Le soutien des dictatures par l’Occident a-t-il réellement fait le jeu de l’islamisme ?

Par un soutien financier, militaire, technique il a contribué au maintien des régimes dictatoriaux, qui en se présentant comme soi-disant démocratiques se posaient en rempart contre l’islamisme. Par ailleurs le tourisme a encore plus cruellement fait ressentir aux gens leur misère, avec pour conséquence de renforcer les courants islamistes.

L’Islam est-il l’expression identitaire des peuples des printemps arabes à l’image de l’Iran révolutionnaire de la période 1979-1980 ?

Il faut prendre en compte la violence de l’intervention américaine en Irak, l’occupation israélienne en Palestine, ou l’affaire de l’Afghanistan qui apparait comme une agression même si elle se déroule loin. A cela s’ajoute le hiatus économique croissant entre le nord et le sud à l’origine d’une émigration massive. Voilà autant de facteurs expliquant ce besoin d’Islam fonctionnant comme expression identitaire et comme phénomène capable de souder les peuples. Il est en outre indispensable de retenir que l’islamisme est pluriel ce qu’à trop schématiser l’Occident veut ignorer.

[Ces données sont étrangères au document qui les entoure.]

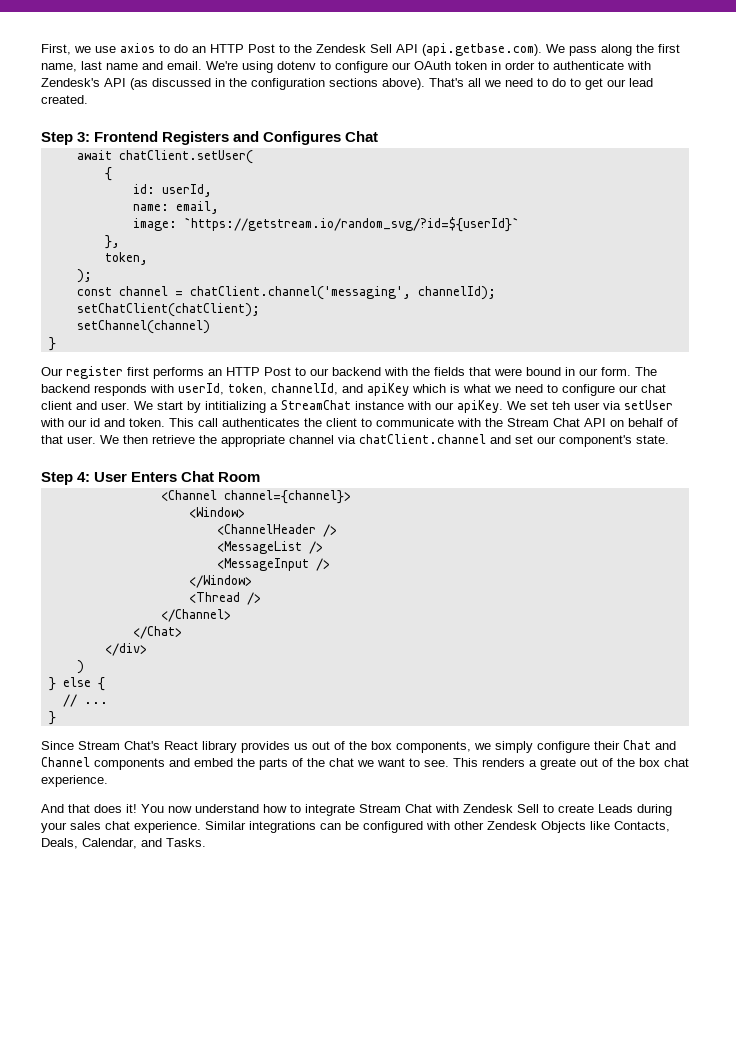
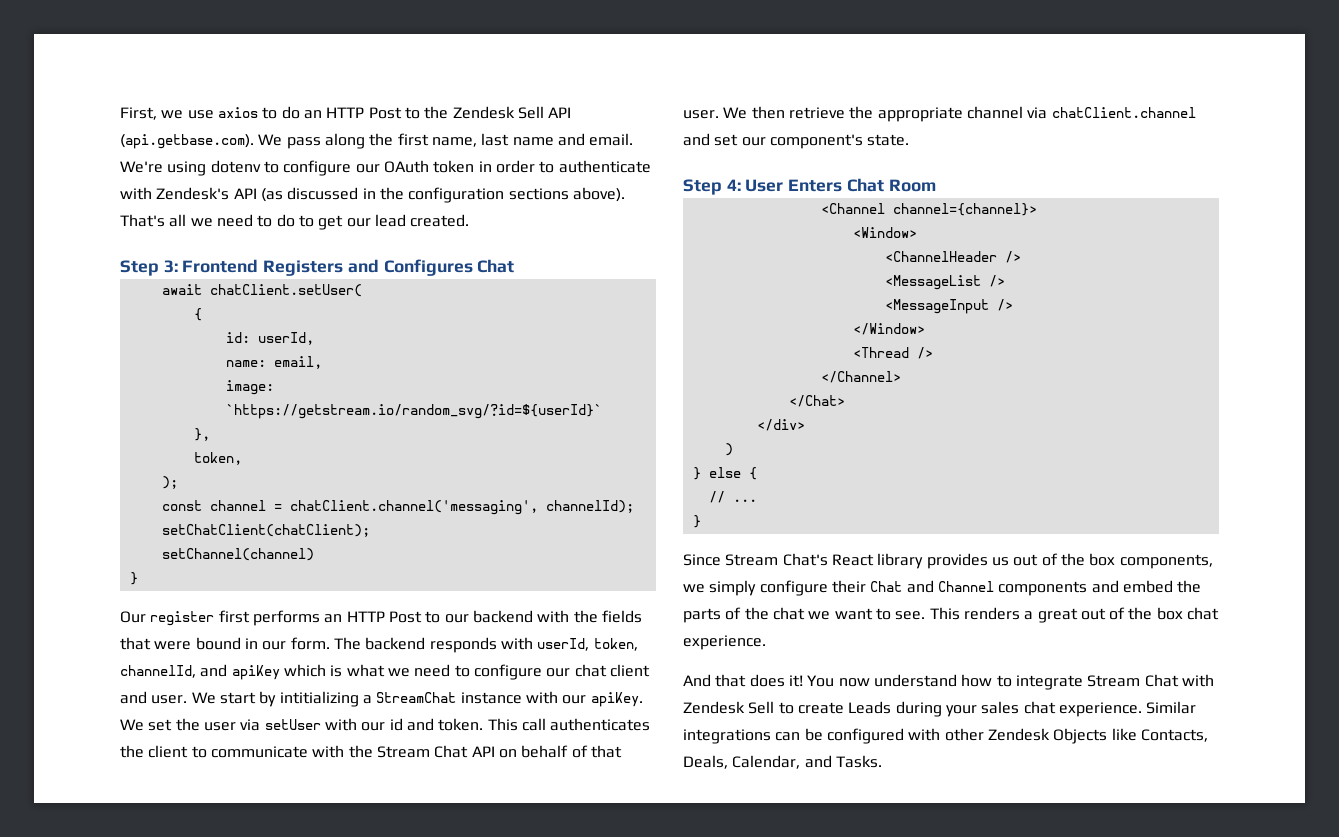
[552,401,570,410] teh -> [175,718,200,731] the
[540,758,576,770] greate -> [1037,608,1078,623] great

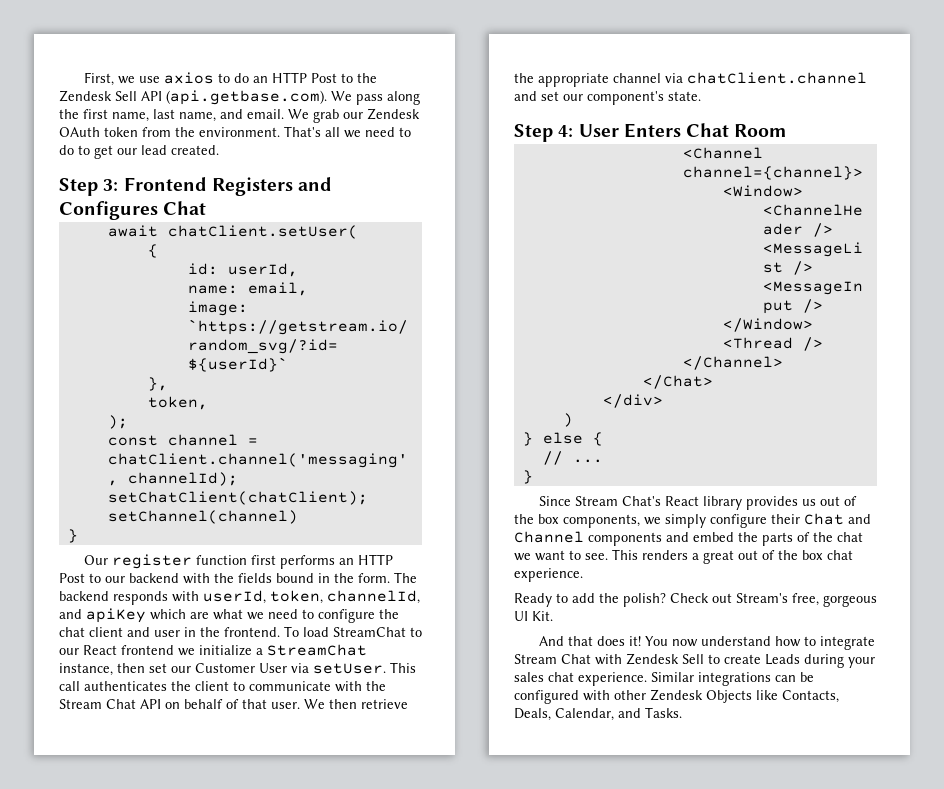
[512,137,554,146] name -> [179,112,216,122] name,
[120,160,651,176] [120,187,625,203] We're using dotenv to configure our OAuth token in order to authenticate with Zendesk's API (as discussed in the configuration sections above). -> [288,108,420,123] [59,127,280,137] We grab our Zendesk OAuth token from the environment.
(215, 618) none -> [196,555,248,565] function
[120,637,192,650] that were -> (272, 578) none
[262,641,287,650] our -> [334,573,354,583] the
[330,665,343,677] is -> [190,612,209,619] are
[546,668,571,677] our -> [379,609,399,619] the
[151,691,643,707] [120,718,484,731] user. We start by intitializing a StreamChat instance with our apiKey. We set the user via setUser with our id and token. -> [154,626,422,637] [59,644,367,656] [59,663,386,676] user in the frontend. To load StreamChat to our React frontend we initialize a StreamChat instance, then set our Customer User via setUser.
(766, 642) none -> [514,593,877,607] [514,611,553,621] // Ready to add the polish? Check out Stream's free, gorgeous UI Kit.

Quelles différences entre les révoltes du pain des périodes précédentes et les événements actuels ?

Aujourd’hui la revendication est totale. Elle ne se limite pas au pain. Elle est exigence de dignité, de liberté, de changement de société.

Pourquoi simultanément à ces aspirations à la liberté les violences faites aux femmes sont-elles en recrudescence en Égypte en particulier, ainsi que l’illustre le film de Mohamed Diab, « Les femmes du bus 678 » ?

C’est le résultat de la misère psychologique et de la misère matérielle des hommes. En cause également le non respect de l’espace de la vie privée qui va grandissant … et cette façon que les Occidentaux ont de vouloir imposer leurs valeurs aux autres !

Quelle place des islamistes peuvent-ils faire aux femmes ?

S’ils veulent tenir dans la durée, il leur faut les compétences féminines. Et les femmes sont compétentes. Une société ne peut s’en passer.

Démocratie et islamisme sont-ils compatibles ?

Les partis islamistes ont une conception du pouvoir qui allie étroitement le religieux et le politique. Alors que l’économie est laissée au champ de l’interprétation, la politique doit être en adéquation avec l’éthique de l’Islam. Une démocratie alchimie réussie des valeurs de l’Islam et de l’Occident est à inventer. Quelle serait-elle ? Je ne suis pas devin… Mais soyons pragmatiques et sortons de l’anathème !

Dans ce contexte quel sort faire à la laïcité ?

Avant tout il y a nécessité de discuter, de débattre et de se garder d’appliquer des notions venues d’ailleurs car la greffe ne prendrait pas.